Keywords :
3D Printing, Starch, Lignin extraction, PLA, Thermomechanical properties, LCA
Abstract :
[en] 3D printing significantly advances the principles of bioeconomy and circular economy through waste minimization, promotion of resource efficiency, and sustainable design. To aid the transition from a petroleum-based to a bio-based economy, we propose to create a fully bio-based and biodegradable polymer for 3D printing by valorizing renewable biomaterials – starch and lignin. These materials have a lower carbon footprint compared to petroleum-based chemicals used for 3D printer filaments, e.g., Acrylonitrile Butadiene Styrene. To make the filament, lignin was extracted with a yield of 32.7% from waste barley straw from the food industry using an ethanol-organosolv process. The extracted lignin was characterized using FTIR, Klason Lignin and 2D HSQC NMR. The different batches of extracted lignin were found to be homogeneous, had an average purity percentage of 86.4% lignin, and the prominent linkages between monolignols were β-O-4 and β-α-O with cinnamyl alcohol ending groups.
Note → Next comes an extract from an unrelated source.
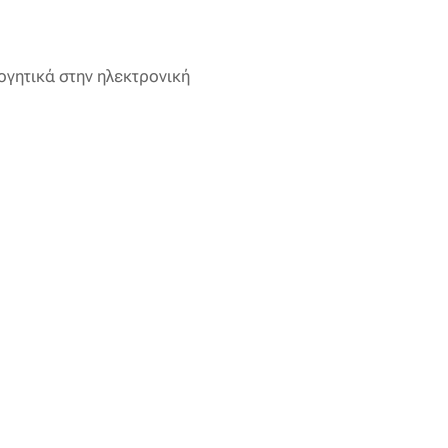
ογητικά στην ηλεκτρονική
Modified starch, PLA, and binder were mixed with lignin at different proportions. The biocomposite mixtures were extruded and the extruded filaments were analyzed using DSC. Similarly, Polarized Optical Microscopy (POM) and Scanning Electron Microscopy (SEM) were used to analyse the distribution of these biocomposite in the filament. The result suggested that the biocomposites distributed unevenly but each of the components were able to bind to each other suggesting a uniform mix. Tensile Strength, was successfully carried out. Results were influenced by testing conditions and sample preparation. As the amount of PLA% was increasing the more strength the sample has. While at the same time those sample showed low ductibility and high elasticity. To assess the environmental impacts of the filament production, a cradle-to-grave LCA was carried out. Carbon footprint (2,4 kg CO2eq/kg biocomposite) shows similar impacts compared to other biobased and petrobased biocomposites, but higher water footprint (54L/kg) and land use impacts (1,9m2crop.eq/kg) compared to petrobased biocomposites. Regarding carbon footprint, raw materials are the most impactful stage, with 48% of total impacts, then processing steps (energy) with 44%, and finally end-of-life management and delivery (8%). Sensitivity analysises emphasizes the weight of national electricity grids.